[Items from a dataset]
──────
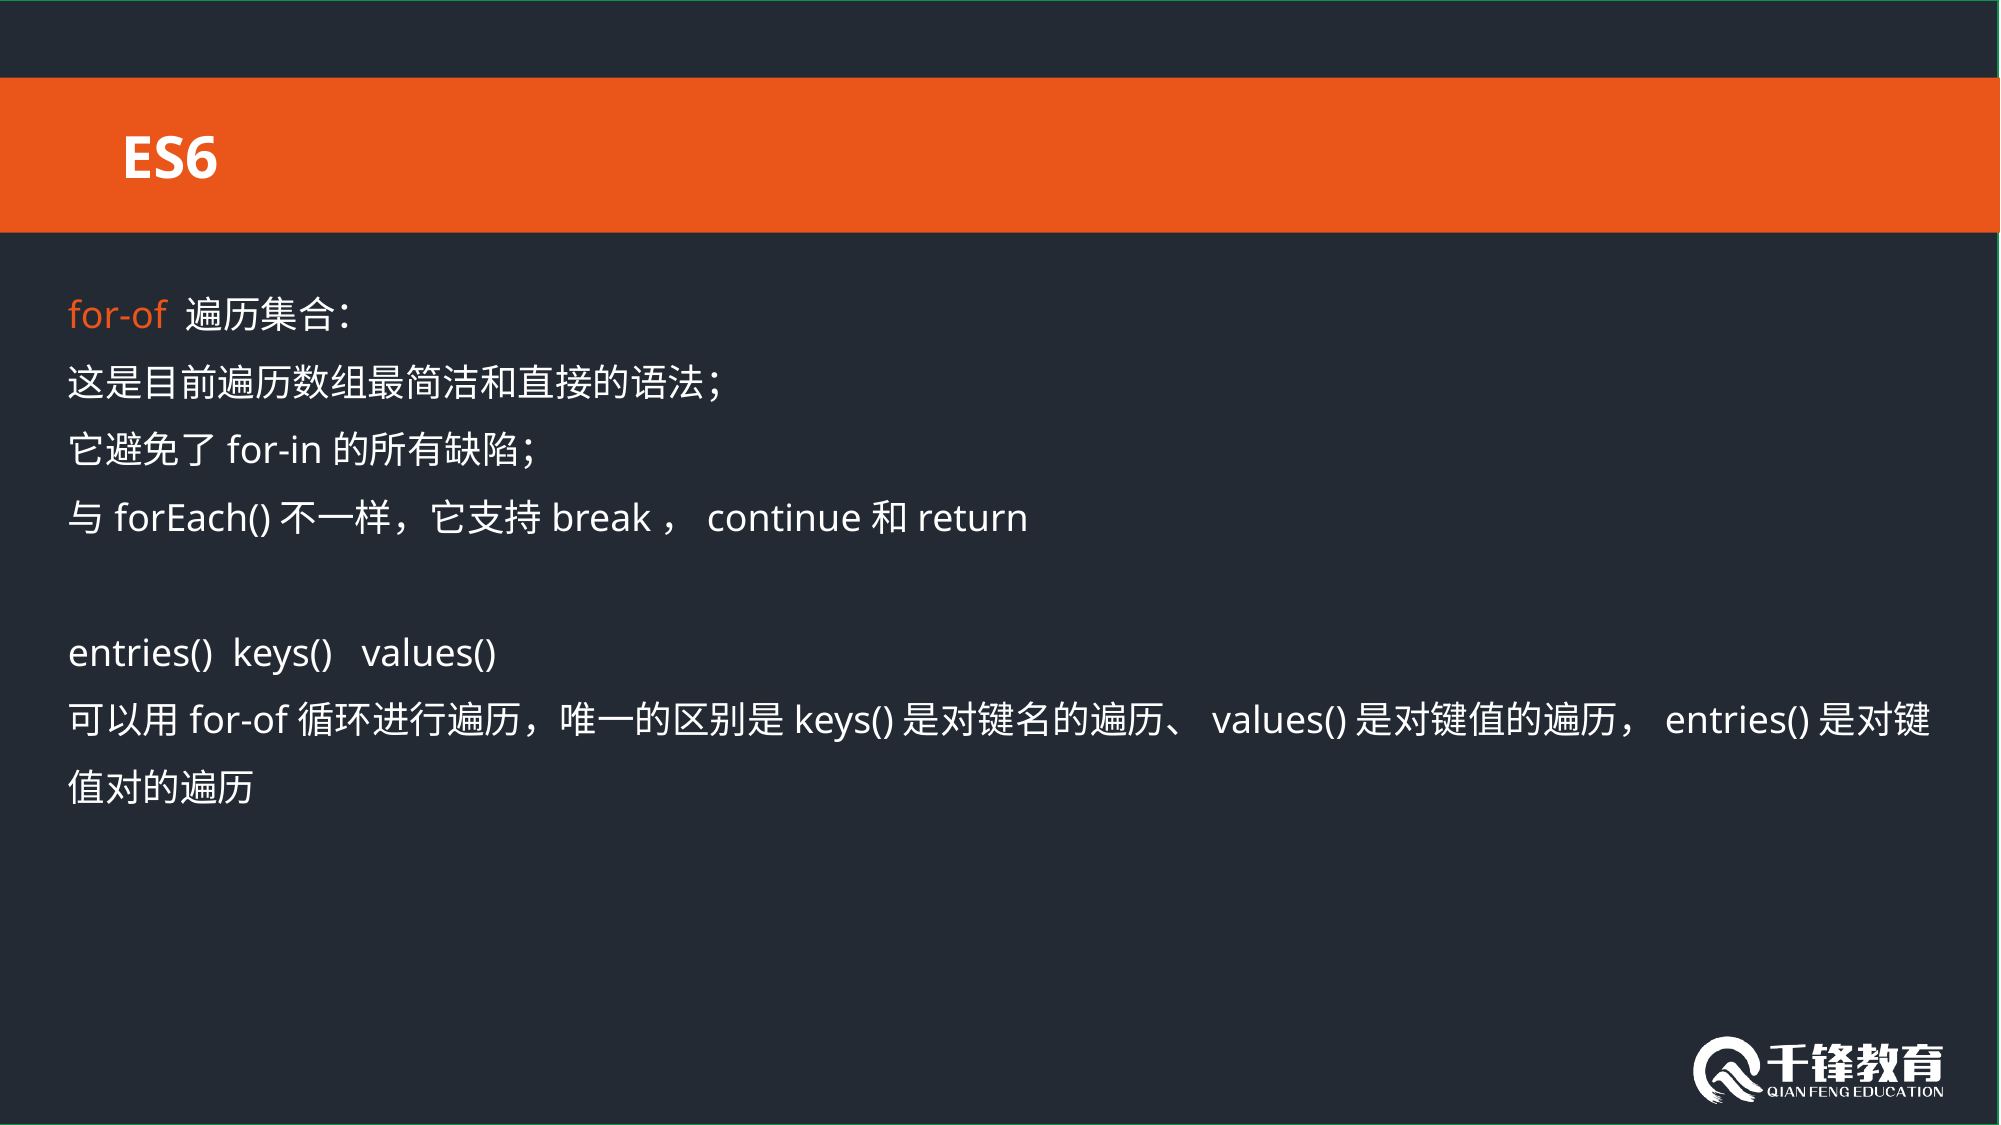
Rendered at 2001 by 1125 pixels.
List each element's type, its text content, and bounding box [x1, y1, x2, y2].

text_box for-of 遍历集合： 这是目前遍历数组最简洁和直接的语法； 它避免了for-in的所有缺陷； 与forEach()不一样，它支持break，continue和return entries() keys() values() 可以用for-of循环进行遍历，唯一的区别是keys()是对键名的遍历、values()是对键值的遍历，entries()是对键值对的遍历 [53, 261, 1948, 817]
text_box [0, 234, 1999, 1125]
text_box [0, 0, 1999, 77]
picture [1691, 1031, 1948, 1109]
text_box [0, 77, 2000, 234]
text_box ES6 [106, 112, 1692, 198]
──────
Retype the records exactly, but skip the pictures.

Rendered at 2001 by 1125 pixels.
List each element's type, its text content, and bounding box [x1, y1, x2, y2].

text_box for-of 遍历集合： 这是目前遍历数组最简洁和直接的语法； 它避免了for-in的所有缺陷； 与forEach()不一样，它支持break，continue和return entries() keys() values() 可以用for-of循环进行遍历，唯一的区别是keys()是对键名的遍历、values()是对键值的遍历，entries()是对键值对的遍历 [53, 261, 1948, 817]
text_box [0, 234, 1999, 1125]
text_box [0, 0, 1999, 77]
picture [1691, 1031, 1948, 1109]
text_box [0, 77, 2000, 234]
text_box ES6 [106, 112, 1692, 198]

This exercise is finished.